O Ministério Público de Sergipe (MPSE) contestou a versão apresentada pela defesa do policial penal Tiago Sóstenes Miranda de Matos e afirmou que ele não tentou tirar a própria vida após assassinar a empresária e estudante de direito alagoana Flávia Barros dos Santos

Os detalhes técnicos da investigação foram divulgados em entrevista coletiva nesta terça-feira (26) pelas promotoras de Justiça responsáveis pelo caso. Os laudos periciais derrubaram a tese de tentativa de suicídio do suspeito. As informações são do g1.

"Ele foi atingido inclusive de forma superficial na cabeça por tiros que ricochetearam em outros alvos.
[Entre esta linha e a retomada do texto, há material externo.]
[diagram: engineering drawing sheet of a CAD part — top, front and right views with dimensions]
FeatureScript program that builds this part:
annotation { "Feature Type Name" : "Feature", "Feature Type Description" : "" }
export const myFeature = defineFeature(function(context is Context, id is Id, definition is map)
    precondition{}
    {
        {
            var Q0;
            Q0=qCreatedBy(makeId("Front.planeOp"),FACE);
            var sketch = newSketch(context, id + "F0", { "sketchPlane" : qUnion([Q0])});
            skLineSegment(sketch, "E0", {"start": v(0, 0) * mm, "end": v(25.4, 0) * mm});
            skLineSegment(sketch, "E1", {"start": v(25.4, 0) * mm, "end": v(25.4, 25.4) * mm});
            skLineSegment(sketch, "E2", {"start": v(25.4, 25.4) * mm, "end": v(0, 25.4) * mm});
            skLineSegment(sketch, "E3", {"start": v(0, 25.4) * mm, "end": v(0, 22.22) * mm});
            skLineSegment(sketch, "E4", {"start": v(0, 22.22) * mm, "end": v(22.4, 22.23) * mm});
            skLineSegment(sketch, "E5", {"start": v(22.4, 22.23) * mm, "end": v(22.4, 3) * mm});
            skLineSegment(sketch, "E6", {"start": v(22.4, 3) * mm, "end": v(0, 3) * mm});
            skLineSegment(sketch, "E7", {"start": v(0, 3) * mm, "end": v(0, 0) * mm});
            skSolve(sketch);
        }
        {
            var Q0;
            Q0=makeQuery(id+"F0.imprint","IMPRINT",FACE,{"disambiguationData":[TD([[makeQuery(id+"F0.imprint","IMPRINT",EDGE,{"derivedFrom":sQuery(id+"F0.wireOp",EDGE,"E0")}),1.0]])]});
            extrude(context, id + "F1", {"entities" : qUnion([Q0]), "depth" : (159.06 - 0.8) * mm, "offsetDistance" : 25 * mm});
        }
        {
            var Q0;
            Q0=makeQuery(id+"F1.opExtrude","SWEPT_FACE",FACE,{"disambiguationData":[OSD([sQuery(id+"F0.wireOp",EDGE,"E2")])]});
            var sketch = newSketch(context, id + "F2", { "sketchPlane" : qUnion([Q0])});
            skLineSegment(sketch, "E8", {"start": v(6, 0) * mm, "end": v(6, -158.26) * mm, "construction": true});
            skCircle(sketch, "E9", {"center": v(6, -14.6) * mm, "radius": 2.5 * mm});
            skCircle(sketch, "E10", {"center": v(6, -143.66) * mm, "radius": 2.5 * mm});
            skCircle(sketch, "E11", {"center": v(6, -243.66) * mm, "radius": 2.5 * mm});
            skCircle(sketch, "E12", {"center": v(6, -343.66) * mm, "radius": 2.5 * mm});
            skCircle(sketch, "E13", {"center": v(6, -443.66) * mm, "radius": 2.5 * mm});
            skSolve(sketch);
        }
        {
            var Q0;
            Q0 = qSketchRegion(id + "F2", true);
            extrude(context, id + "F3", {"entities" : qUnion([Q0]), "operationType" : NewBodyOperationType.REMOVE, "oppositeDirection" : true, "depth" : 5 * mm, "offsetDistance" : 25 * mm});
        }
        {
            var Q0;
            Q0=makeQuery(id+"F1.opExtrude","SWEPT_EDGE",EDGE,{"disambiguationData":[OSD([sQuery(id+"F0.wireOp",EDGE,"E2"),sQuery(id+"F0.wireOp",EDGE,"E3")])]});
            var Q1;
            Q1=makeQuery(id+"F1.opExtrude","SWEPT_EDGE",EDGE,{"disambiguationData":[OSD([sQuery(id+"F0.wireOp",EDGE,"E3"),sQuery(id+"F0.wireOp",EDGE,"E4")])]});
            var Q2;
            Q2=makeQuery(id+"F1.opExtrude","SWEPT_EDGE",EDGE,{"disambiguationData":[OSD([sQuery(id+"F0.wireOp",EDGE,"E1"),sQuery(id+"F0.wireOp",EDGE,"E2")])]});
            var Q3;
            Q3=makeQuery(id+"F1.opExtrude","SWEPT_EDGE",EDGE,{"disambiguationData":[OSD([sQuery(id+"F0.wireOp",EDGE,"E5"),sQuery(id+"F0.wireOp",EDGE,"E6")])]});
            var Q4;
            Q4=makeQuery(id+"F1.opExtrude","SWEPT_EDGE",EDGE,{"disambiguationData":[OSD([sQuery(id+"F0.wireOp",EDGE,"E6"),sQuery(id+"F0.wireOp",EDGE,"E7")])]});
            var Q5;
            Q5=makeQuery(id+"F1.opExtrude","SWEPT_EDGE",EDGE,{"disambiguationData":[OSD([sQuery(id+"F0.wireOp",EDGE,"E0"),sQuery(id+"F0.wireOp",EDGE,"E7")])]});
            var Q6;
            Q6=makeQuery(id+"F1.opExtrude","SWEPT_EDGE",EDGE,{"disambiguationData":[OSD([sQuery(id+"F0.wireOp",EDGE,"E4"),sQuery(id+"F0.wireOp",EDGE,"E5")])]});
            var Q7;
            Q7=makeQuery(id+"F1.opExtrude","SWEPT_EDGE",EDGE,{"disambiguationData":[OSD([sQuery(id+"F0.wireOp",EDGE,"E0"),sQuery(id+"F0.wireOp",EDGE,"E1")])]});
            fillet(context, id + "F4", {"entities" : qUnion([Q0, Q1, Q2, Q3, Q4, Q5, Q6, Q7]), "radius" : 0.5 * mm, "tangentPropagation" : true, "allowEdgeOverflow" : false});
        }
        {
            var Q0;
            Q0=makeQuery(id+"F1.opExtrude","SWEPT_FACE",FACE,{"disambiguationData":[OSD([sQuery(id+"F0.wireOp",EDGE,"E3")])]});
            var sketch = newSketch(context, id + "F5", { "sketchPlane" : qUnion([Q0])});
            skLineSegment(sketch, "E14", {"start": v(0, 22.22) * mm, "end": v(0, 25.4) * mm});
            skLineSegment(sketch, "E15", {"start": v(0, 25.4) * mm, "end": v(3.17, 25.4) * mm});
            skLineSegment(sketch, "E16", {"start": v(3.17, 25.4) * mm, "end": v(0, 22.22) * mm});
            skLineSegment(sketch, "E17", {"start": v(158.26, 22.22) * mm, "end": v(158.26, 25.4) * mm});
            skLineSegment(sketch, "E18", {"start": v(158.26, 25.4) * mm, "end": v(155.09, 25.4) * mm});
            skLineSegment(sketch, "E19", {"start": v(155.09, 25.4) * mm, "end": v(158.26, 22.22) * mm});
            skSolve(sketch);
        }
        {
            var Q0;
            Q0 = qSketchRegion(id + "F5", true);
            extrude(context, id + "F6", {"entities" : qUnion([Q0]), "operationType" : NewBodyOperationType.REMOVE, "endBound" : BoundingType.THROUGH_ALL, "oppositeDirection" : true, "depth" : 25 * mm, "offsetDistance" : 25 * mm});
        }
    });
Essa alegação de que ele estava absolutamente abalado e que, portanto, acabou tentando tirar a própria vida cai por terra com base nas provas", afirmou a promotora Luciana Duarte.

O crime, ocorrido em 22 de março deste ano em um hotel no bairro Coroa do Meio, na Zona Sul de Aracaju, vinha sendo acompanhado pelo portal CadaMinuto, que noticiou o assassinato da alagoana e a prisão do então companheiro como principal suspeito. 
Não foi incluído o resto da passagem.